Kashema Hutchinson is an interdisciplinary educator and creator. Her work is an alchemy of sources that values and highlights the knowledge production of Black youths usually through a Hip Hop lens. Kashema creates Hip Hop infographics that are used to facilitate discussions about knowledge of self in various educational spaces including New York City correctional facilities and random ciphers. She has taught CUNY undergraduate and early college students. Kashema was a co-director of The CUNY Peer Leaders, a community-based program that supports CUNY undergraduate students’ scholarship and creative work in the Humanities and assists students in developing leadership skills to implement within their colleges and communities. She is an assistant editor of Blacklanguagesyllabus.com.

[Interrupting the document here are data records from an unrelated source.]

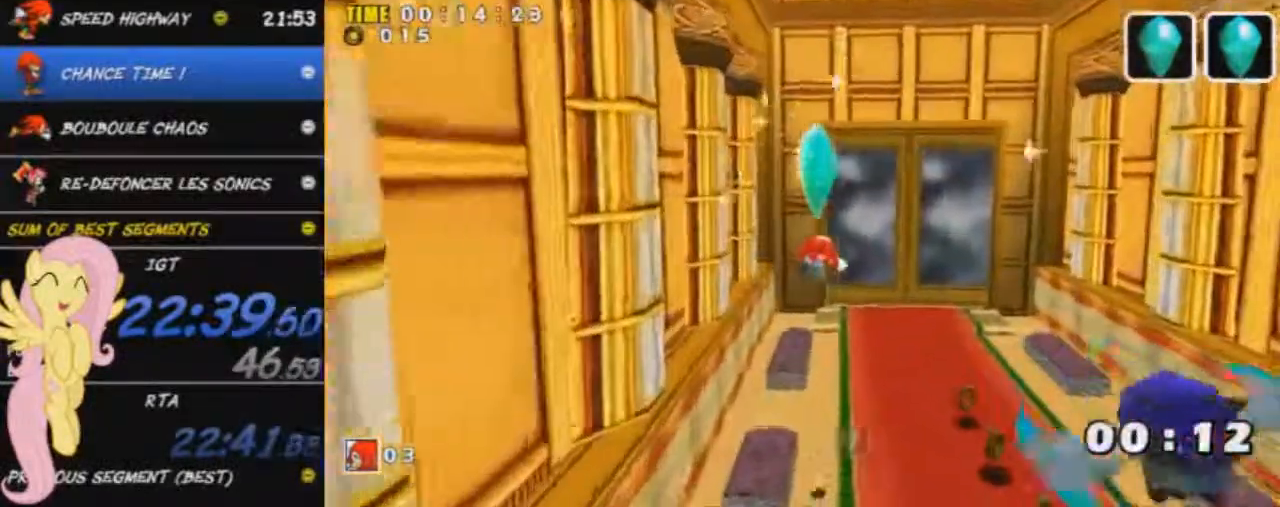
{"buttons": ["A"], "left_stick": "down", "events": [[350, "left_stick", "down-right"], [484, "left_stick", "down"]]}
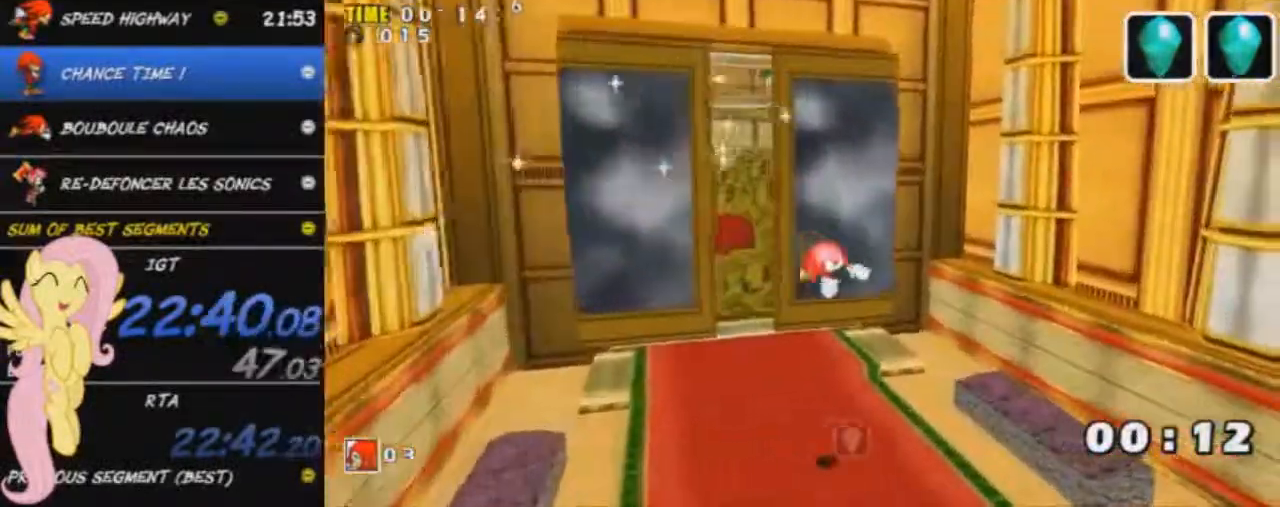
{"buttons": ["A"], "left_stick": "down-right", "events": [[284, "left_stick", "down-right"]]}
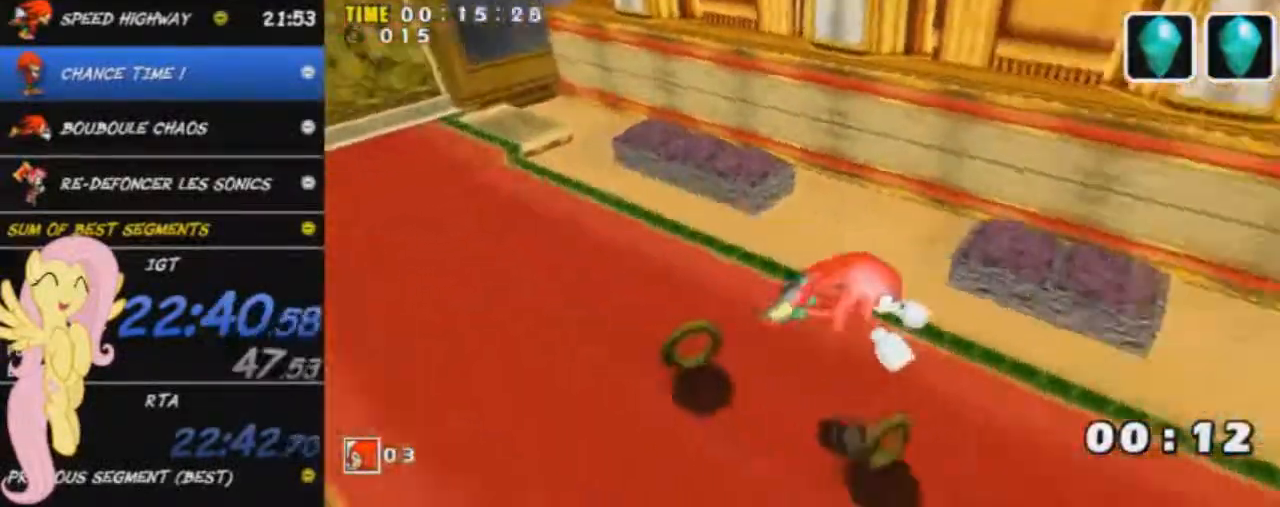
{"buttons": [], "left_stick": "up-right", "events": [[150, "left_stick", "right"], [367, "left_stick", "up-right"], [384, "A", "up"]]}
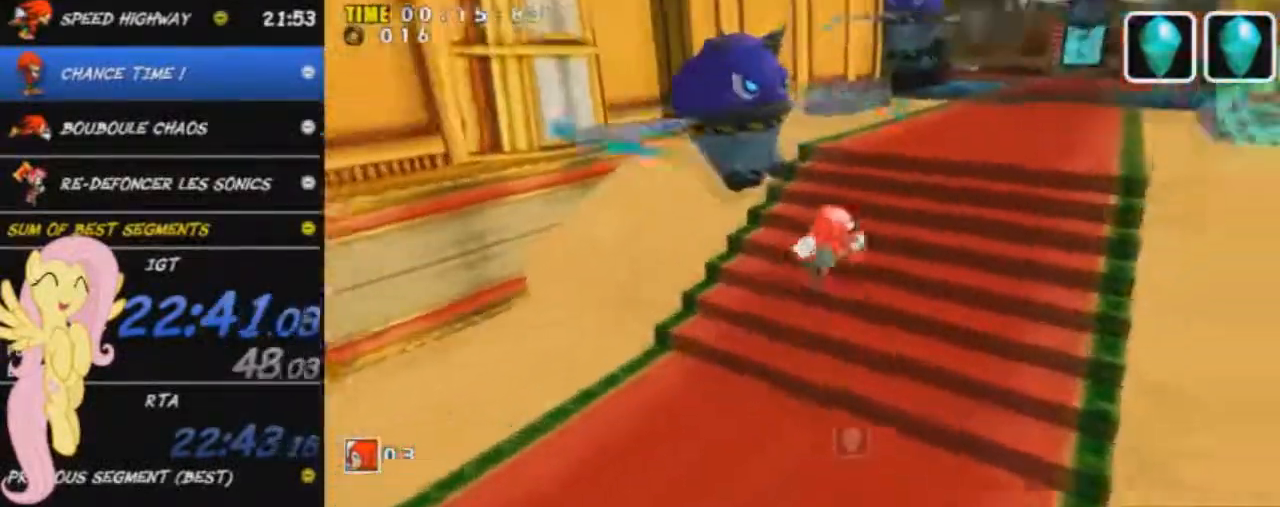
{"buttons": [], "left_stick": "up-right", "events": []}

Kashema has a PhD in Urban Education and her dissertation, “The Lopez Effect Remixed: The Significance of Mattering Through a Hip-Hop Lens in Education and Beyond” focused on mattering and Hip-Hop education. Her research interests include mattering and marginalization, and Hip-Hop as a theoretical framework.
I was pursuing my Ph.D. to bring the knowledge of higher education to my community to build bridges. While doing so, I realized that not only did my community have said knowledge, we KNOW more. It’s just not recognized or valued. Now, my aim is to center our knowledge because it’s necessary.
She has been featured on NPR and in Upscale Magazine.